Insurance companies are increasing their scrutiny of company boards and adherence to disclosure requirements to weed out bad risks, says broker Aon Australia.
This comes as insurers providing liability cover to directors and officers have raised premiums by as much as 300% following a sharp rise in the number of share price-related class actions launched against Australian companies, reported The Australian Financial Review.
Mr Eden Fletcher, director of the financial services group at Aon Risk Solutions, said: "We're spending a lot of time having one-on-one meetings with clients and insurers around really allowing insurers to interrogate the corporate governed and how this is all managed internally."
"There is a strong focus at the moment around relationships with the regulators. We are seeing a lot of activity there. [And] particularly in large, complex organisations, if something goes wrong, how does that get reported to the board? How does the board then make a decision around whether they notify the market or not?"
He said that generally, where there has been a long-term relationship, most insurers are trying to support clients, regardless of how they are looking.
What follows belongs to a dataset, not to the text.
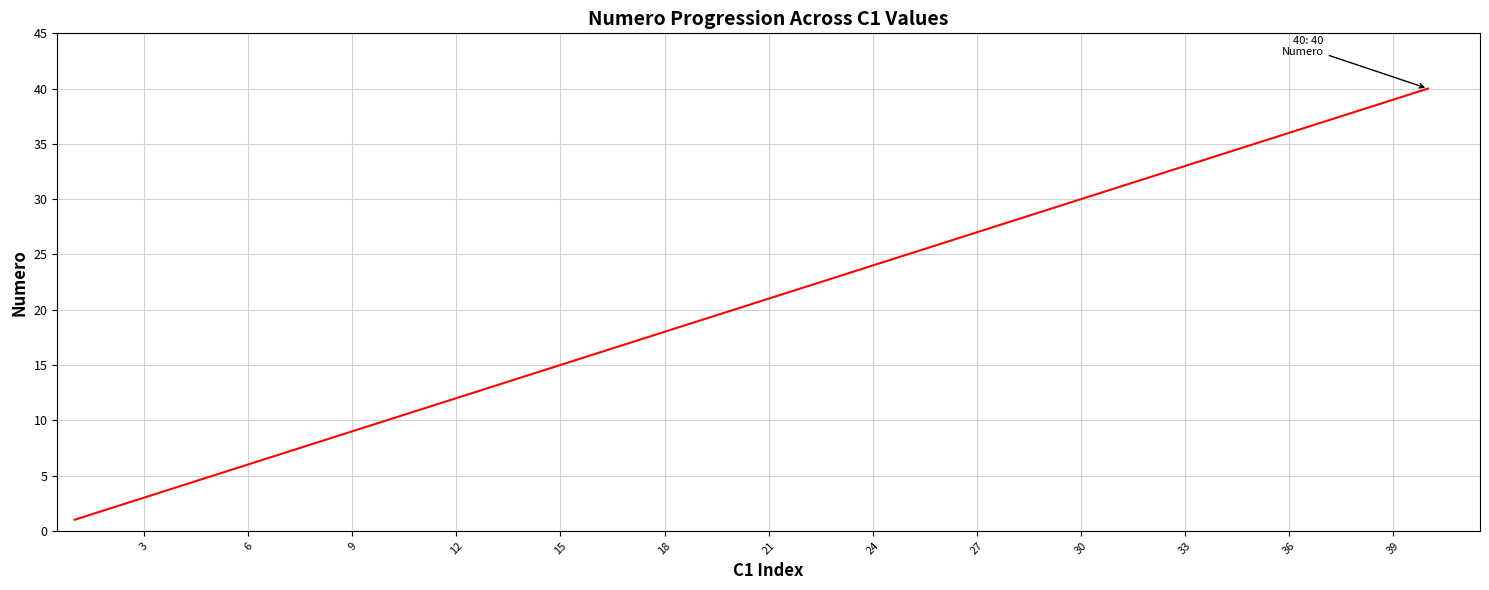

What is the difference between the maximum and minimum values?

39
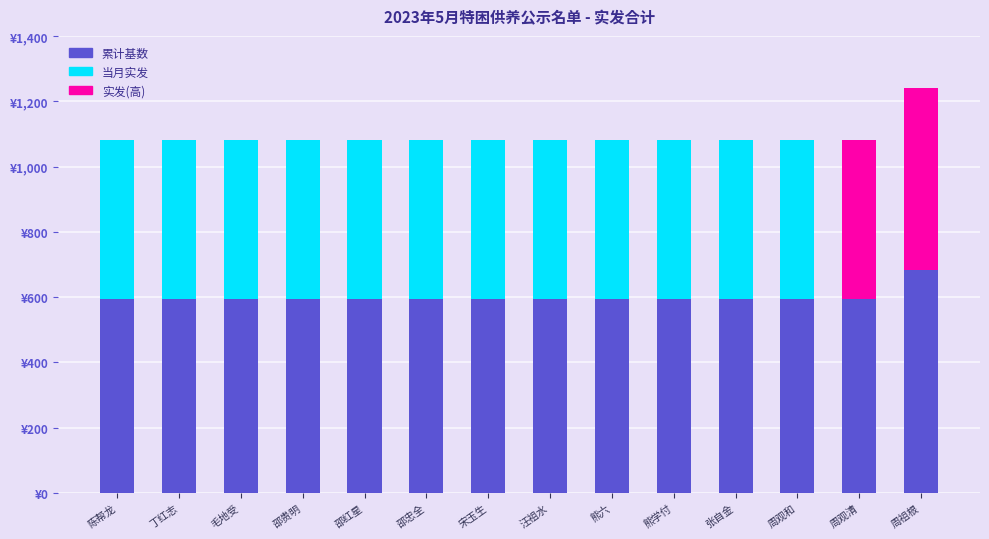

List the labels in order of value, smallest first.

陈帮龙, 丁红志, 毛地受, 邵贵明, 邵红星, 邵忠全, 宋玉生, 汪祖水, 熊六, 熊学付, 张自金, 周观和, 周观清, 周祖根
Industry experts told The Australian Financial Review that class actions, often related to alleged failures to meet continuous disclosure obligations, had tripled in the past five years, pushing up directors and officer insurance premiums.
For instance, QBE last month agreed to pay A$132.5 million (US$105 million) to settle a class action suit lodged in 2015 by shareholders angry about a fall in the company's share price in 2013 because of a profit downgrade. It is understood the settlement will be covered by the insurer's own insurance and provisions.
Mr Fletcher said the D&O market has not hardened to the point where companies were unable to get cover.
"It's fair to say that globally capacity is available; so while we are seeing a bit of retraction in appetite from insurers there's certainly an ability to obtain cover. And on that basis we don't really categorise it as being a hard market," he said.